# Pics of Cyclone Gray?



## NetJunkie (Mar 1, 2005)

Can someone post a few pics of their GTO in Cyclone Gray? My dealership has one coming in on Wednesday that I have my name on, but I'd like some other pics of it if possible. I've only been able to find 1 or 2 online.

Thanks!


----------



## DavidT (Feb 18, 2005)

well I can't post a pic, but I can say that I was gonna get the cyclone grey, but the picture kinda lies because there was nothing grey about it. it's looks some kind of blue color, I personally didn't like the color ,so I got a red one and love it
David


----------



## GrayGoat (Mar 5, 2005)

In the Sig...


----------



## Reno'sGoat (Dec 10, 2004)

I don't have any pics but I tested one about 3 weeks ago and the color was awesome. It did seem to have a blueish tint to it, but it looked great. Your going to get varied opinions due to each persons view, so you'll just have to see it in person and you won't be disappointed. I almost bought that one but it didn't have 18" wheels.


----------



## Wing_Nut (Mar 6, 2005)

GrayGoat said:


> In the Sig...


Thanks for posting the pictures of your Cyclone Gray GTO.
I am contemplating the same color but hadn't seen one locally. The picture helped me make a decision. I'll go with the Gray.

Since you have the six speed, what sort of mileage do you get on the highway? I've got a 40 mile one way commute that's almost all highway.


----------



## GrayGoat (Mar 5, 2005)

Wing_Nut said:


> Since you have the six speed, what sort of mileage do you get on the highway? I've got a 40 mile one way commute that's almost all highway.
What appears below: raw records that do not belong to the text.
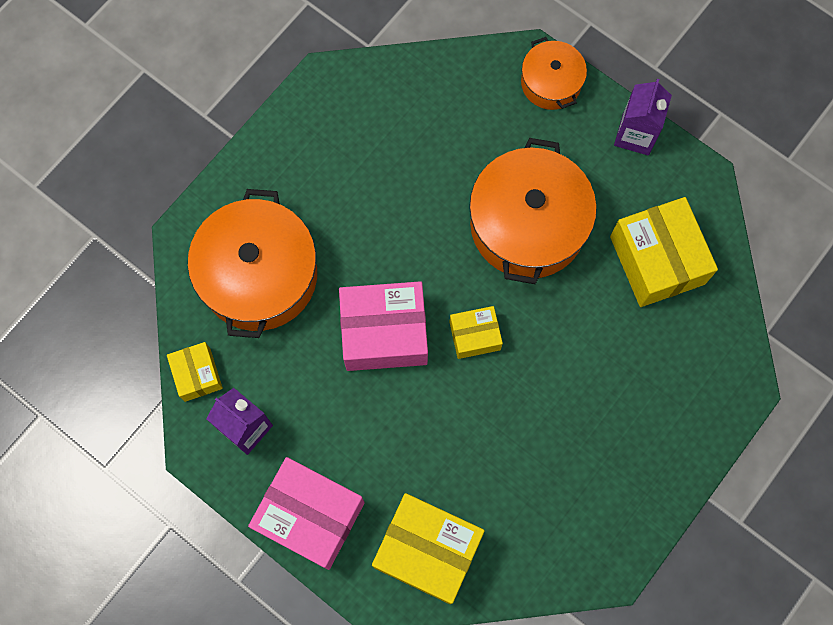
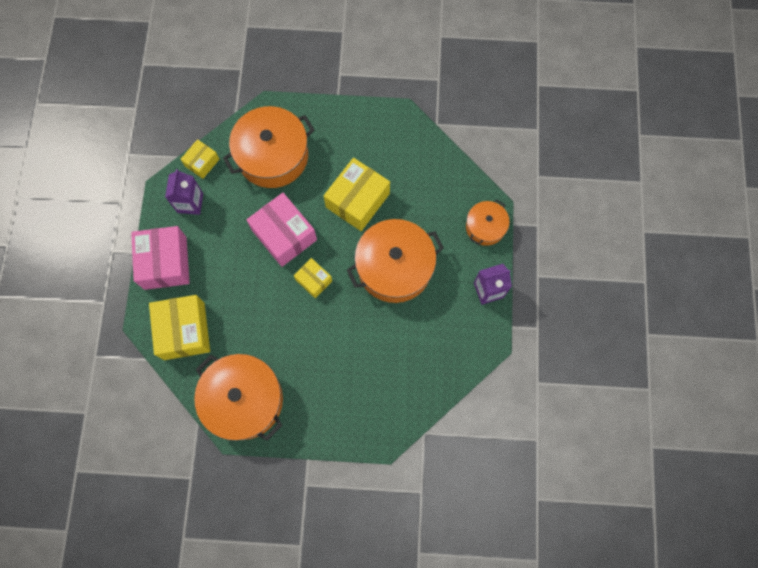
camera: 55 degrees right, 0 degrees up
yellow box [610,197,718,307] -> yellow box moved to [324,158,390,231]
none -> orange pot [194,354,283,441]

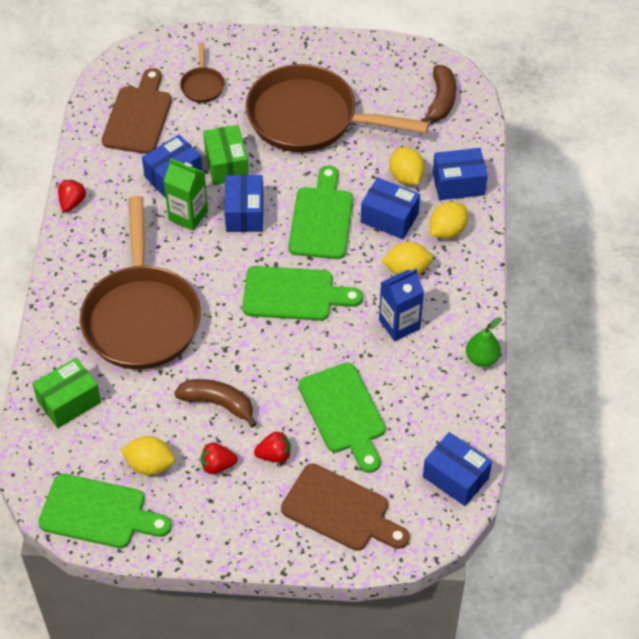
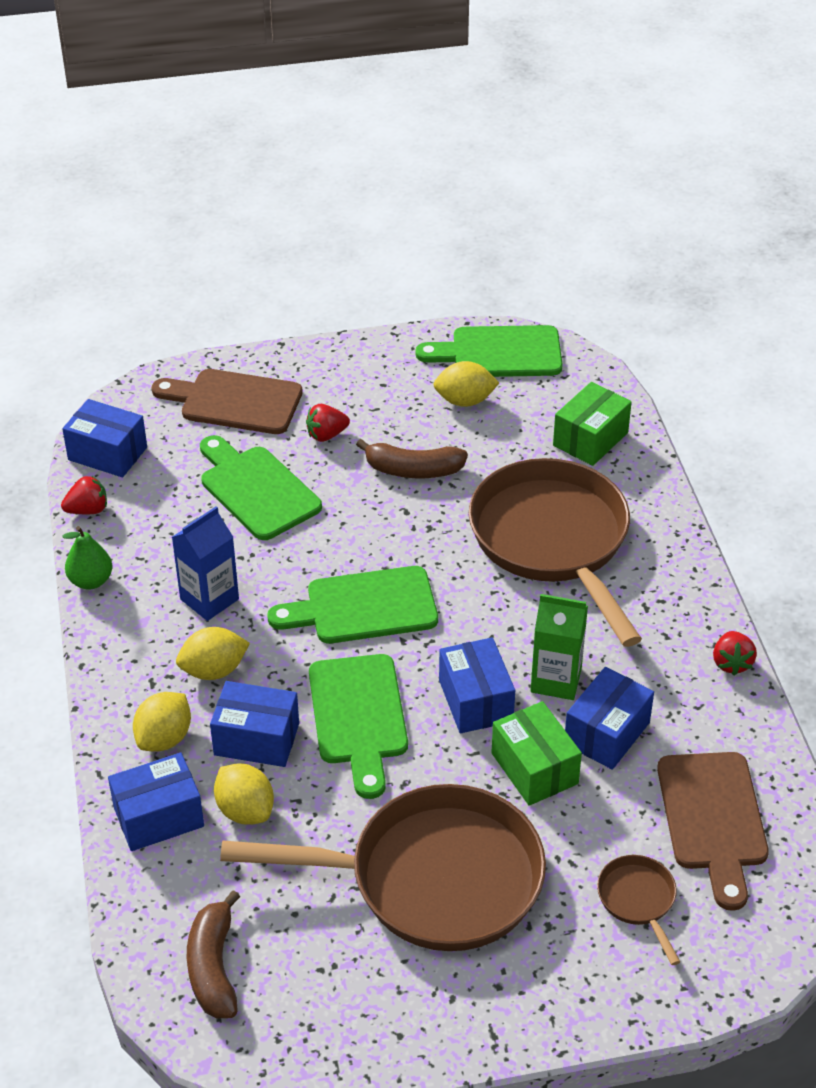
camera: 165 degrees right, 10 degrees down
red strawberry [201,442,238,474] -> red strawberry moved to [61,475,107,514]

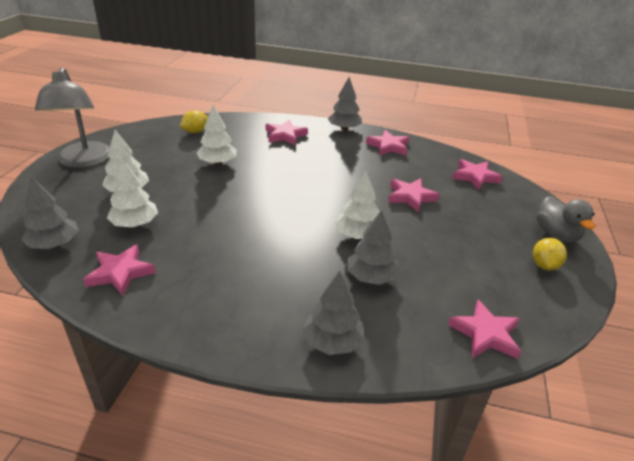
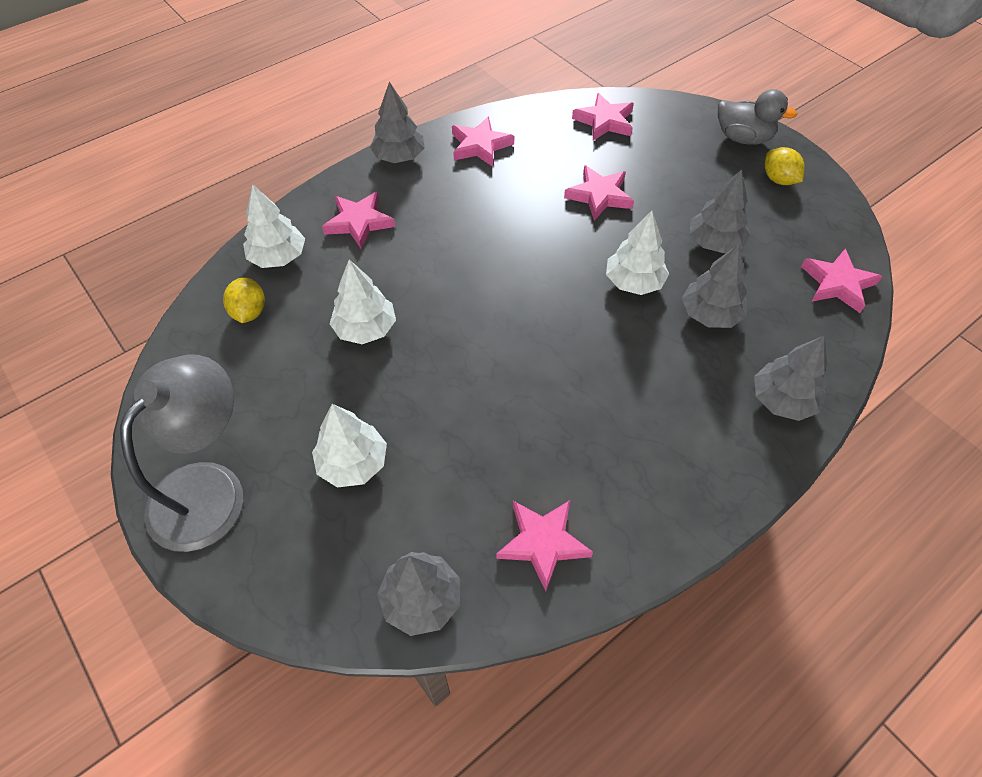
camera: 50 degrees left, 20 degrees up
grey lamp [35,68,110,168] -> grey lamp turned 90 degrees counterclockwise [120,354,243,552]
white tree [107,159,158,227] -> white tree moved to [243,184,305,268]
none -> grey tree [690,169,750,253]

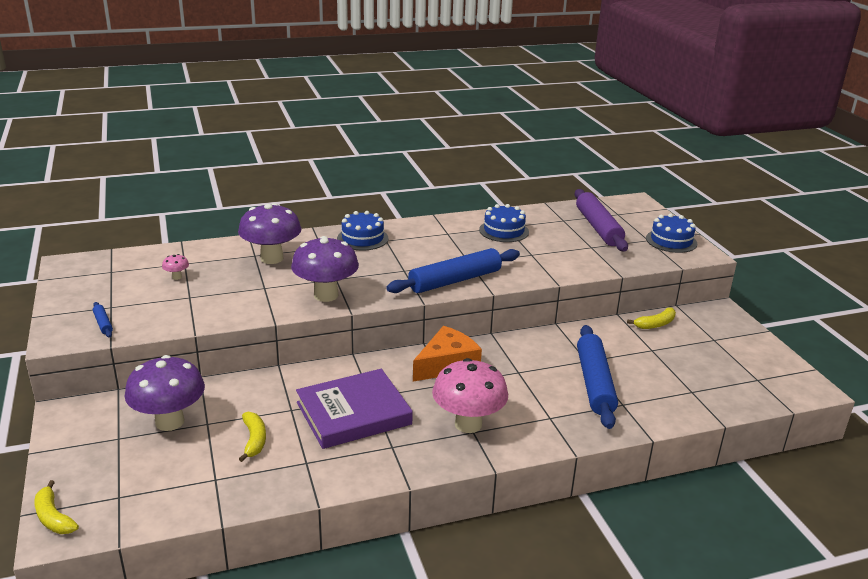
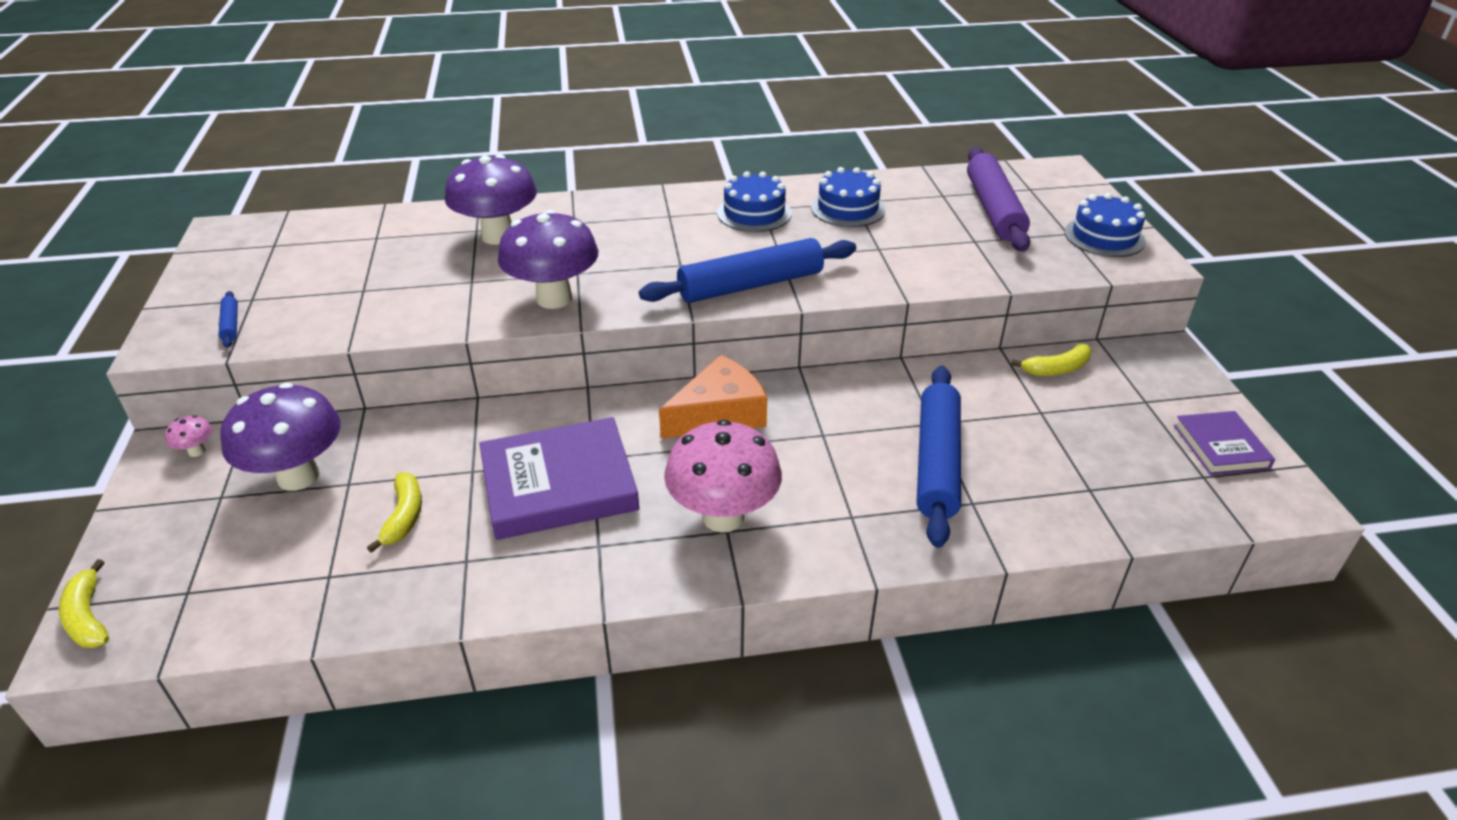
camera: 10 degrees right, 10 degrees up
pink mushroom [162,254,189,280] -> pink mushroom moved to [165,415,212,457]
blue cake [337,211,389,251] -> blue cake moved to [717,171,792,232]
none -> purple book [1174,411,1275,475]

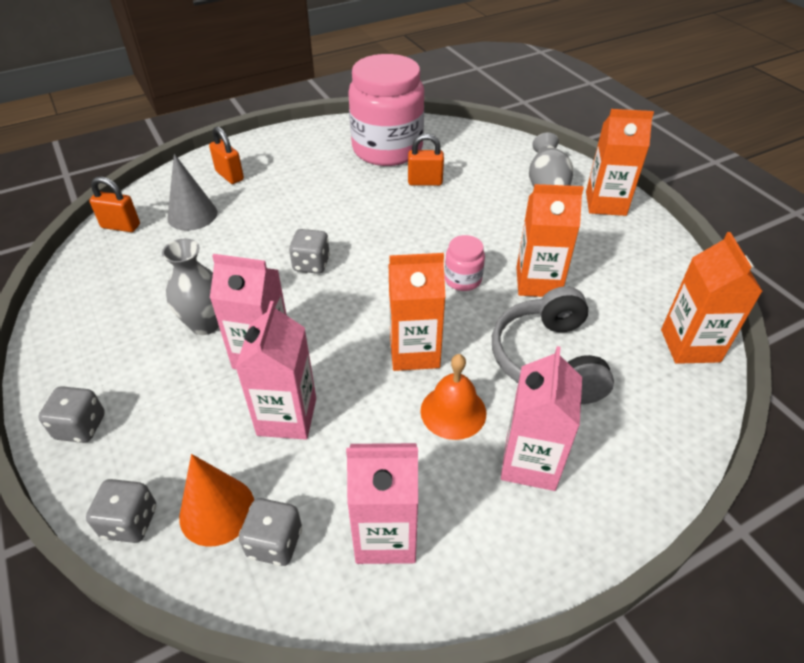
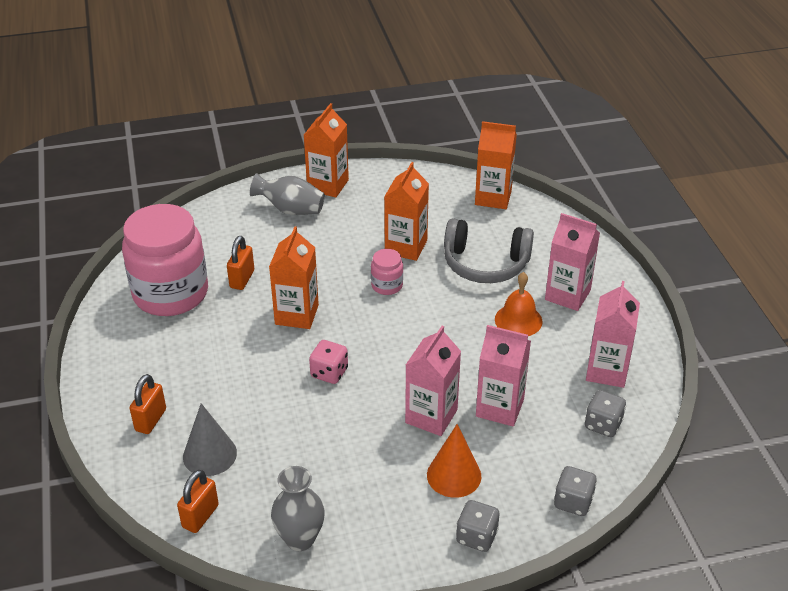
camera: 75 degrees left, 5 degrees down
grey vase [162,239,219,335] -> grey vase moved to [271,466,325,551]
orange cone [179,454,254,547] -> orange cone moved to [427,424,481,498]
orange padlock [209,127,244,184] -> orange padlock turned 45 degrees counterclockwise [129,374,166,434]
grey dice [289,229,330,274] -> pink dice [309,340,348,384]
orange carton [389,253,445,371] -> orange carton moved to [269,227,319,329]

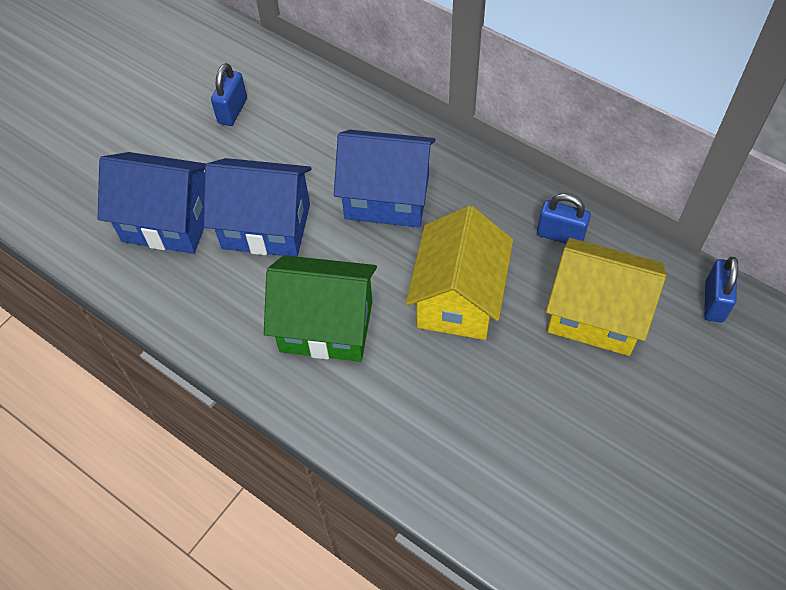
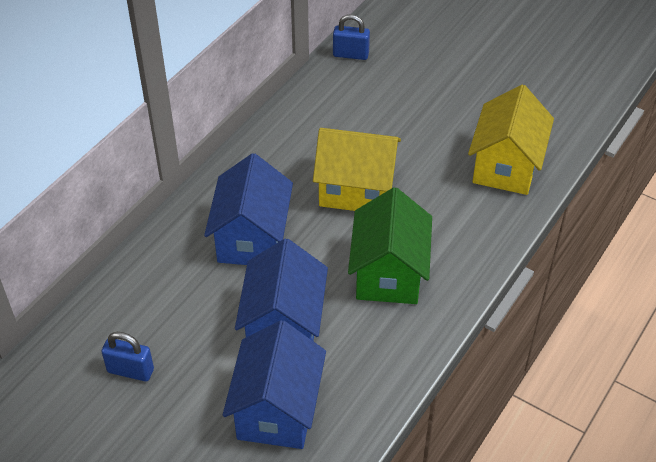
camera: 95 degrees left, 10 degrees down
blue padlock [537,193,591,244] -> none
yellow house [546,238,666,356] -> yellow house moved to [468,85,554,195]

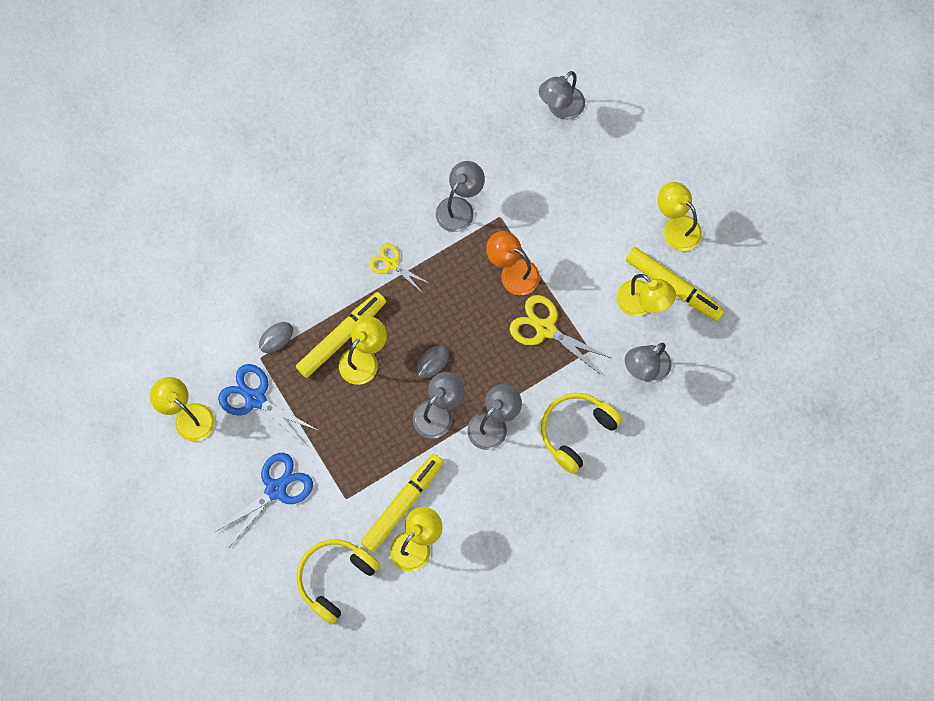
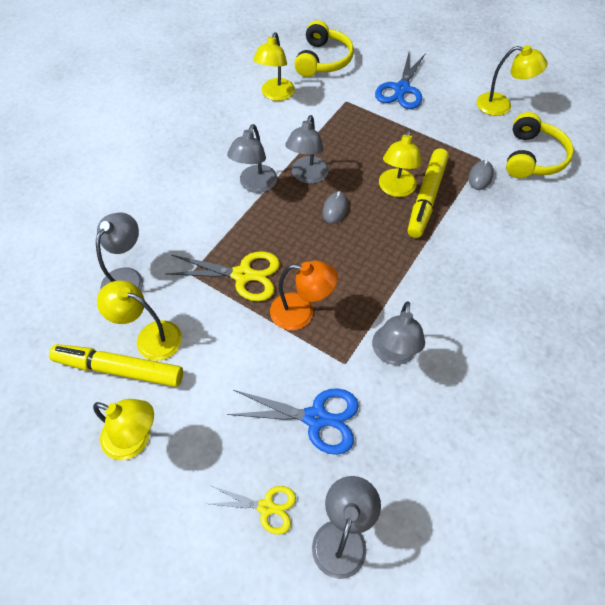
camera: 155 degrees right, 15 degrees down
blue scissors [218,364,319,447] -> blue scissors moved to [227,389,359,455]
yellow marker [361,454,444,553] -> none
yellow scissors [369,243,430,292] -> yellow scissors moved to [209,486,296,535]
yellow headphones [541,393,622,474] -> yellow headphones moved to [506,112,574,178]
I almost bought the Impulse Blue but the Dealer showed me the gray, and I was sold; It's a really nice color.....As for the Gas milage, I've only put 200 miles on it so it's not broken in yet. In my obervations, normal driving; Not consertative, and not over zelous driving should get you the sticker numbers of 17 City and 25 Highway.

BTW, thanks to the moderator who hooked up my sig... :cheers


----------



## NetJunkie (Mar 1, 2005)

Thanks! A blue-ish gray is fine. I want the 18" wheels too but there isn't one in any of my color choices for 1000 miles. I'll just wait and do those aftermarket later.


----------



## BigJim (Oct 30, 2004)

I am getting that color now! That looks amazing!  arty:


----------



## Toebee (Nov 11, 2004)

Love the Grey... 

Fuel Economy or lack of is, for me anyway, averaging around 14 mpg. I do have a heavy foot and tend to go over the recommended speed limit.

I think if I can keep my foot out of it and get it into 5th or 6th gear every once in a while my mileage will improve. But, for now, I'm having too much fun.! arty:


----------



## BigJim (Oct 30, 2004)

:rofl:


----------



## jdc916 (Feb 23, 2005)

Anyone got any interior pics of their cyclone gray 05 ?


----------



## btchplz (Mar 12, 2005)

*Gas Mileage ?*

I drive about 30 miles one way to work mostly highway, and I average about 19 - 20 MPG as long as I leave it on 6th and cruise at 80 MPH. Although there are times when a stinkin Mustang revs up next to me and I just have to pop it to 4th to show him whose boss.


----------